The Colour Lab is perhaps the largest public experiment ever conducted. The study aims to establish the effects of lighting and music to how people perceive food and drink.
The experiment was sponsored by winemaker, Campo Viejo. It was held in May 2014 during the Streets of Spain Festival in London’s South Bank.
The Multisensory Experience
The participants were made to sit in a room with different lighting – red, white and green. Some participants even heard snippets of music from the likes of Mozart and Tchaikovsky. The experiment, which was held during the festival, lasted for four days. Spence and his team previously held a smaller lab test experiment and would like to see if results were similar if the test population is bigger and more varied.
The participants were actually holding the same glass of wine all throughout the experiment. So they know that the wine they tasted and rated under varied conditions are one and the same.
The Experiment Proper
The experiment started with the participants being handed out a strip of paper dipped in phenylthiocarbamide. This is to assess how sensitive their taste buds are. Those who are sensitive to taste should experience a bitter aftertaste while those whose taste buds are not that sensitive will not taste anything at all.
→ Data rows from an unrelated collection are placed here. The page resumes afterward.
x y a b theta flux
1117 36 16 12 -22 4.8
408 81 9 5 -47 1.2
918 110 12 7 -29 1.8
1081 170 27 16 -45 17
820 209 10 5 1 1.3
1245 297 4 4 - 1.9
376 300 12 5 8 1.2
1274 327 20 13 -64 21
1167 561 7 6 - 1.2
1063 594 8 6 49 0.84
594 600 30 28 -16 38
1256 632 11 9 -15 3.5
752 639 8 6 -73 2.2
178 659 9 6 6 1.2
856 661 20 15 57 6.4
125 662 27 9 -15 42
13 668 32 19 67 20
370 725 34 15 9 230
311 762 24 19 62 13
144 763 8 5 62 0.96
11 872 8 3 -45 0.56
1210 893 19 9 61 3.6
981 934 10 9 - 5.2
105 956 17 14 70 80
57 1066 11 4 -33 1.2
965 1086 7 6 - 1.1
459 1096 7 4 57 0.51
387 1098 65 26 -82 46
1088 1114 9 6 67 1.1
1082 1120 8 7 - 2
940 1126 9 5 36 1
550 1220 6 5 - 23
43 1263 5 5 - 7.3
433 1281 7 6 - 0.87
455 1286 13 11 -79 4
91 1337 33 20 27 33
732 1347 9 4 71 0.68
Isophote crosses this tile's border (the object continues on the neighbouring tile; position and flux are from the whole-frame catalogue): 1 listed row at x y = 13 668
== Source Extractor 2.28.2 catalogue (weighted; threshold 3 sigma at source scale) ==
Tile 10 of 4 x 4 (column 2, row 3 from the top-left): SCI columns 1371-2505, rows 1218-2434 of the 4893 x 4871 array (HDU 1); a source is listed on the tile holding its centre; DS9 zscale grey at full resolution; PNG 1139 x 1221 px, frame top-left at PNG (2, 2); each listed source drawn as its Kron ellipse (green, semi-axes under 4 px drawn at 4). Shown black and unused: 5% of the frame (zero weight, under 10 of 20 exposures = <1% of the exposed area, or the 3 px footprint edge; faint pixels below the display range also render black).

Participants stayed in a room, facing the wall and were given scorecards. The room’s lighting changed as well as the accompanying music. Each were handed a glass of wine in a black goblet. They were made to taste it as each light and music changes. After each taste, they were asked to rate each wine using the scorecard.
The results were in line with his previous hypothesis. Subjects perceived wine as better tasting in red lighting. Meanwhile, subjects gave the lowest score in green lighting. Red is often associated with sweetness while green is associated with sourness.
In music, high notes are associated with sweet and pleasant taste. Even in scents and perfume, high notes refer to sweet and citrusy scents as well. Low notes, meanwhile, are associated with bitter and unpleasant tastes like tar and tobacco.
The lighting in our environment plays a role in cognition. It can make us more responsive to certain tastes. The hypothesis that lighting can influence our emotional state cannot be exactly established. However, these findings can be used in designing restaurants, bars, wine shops and food establishments in the future.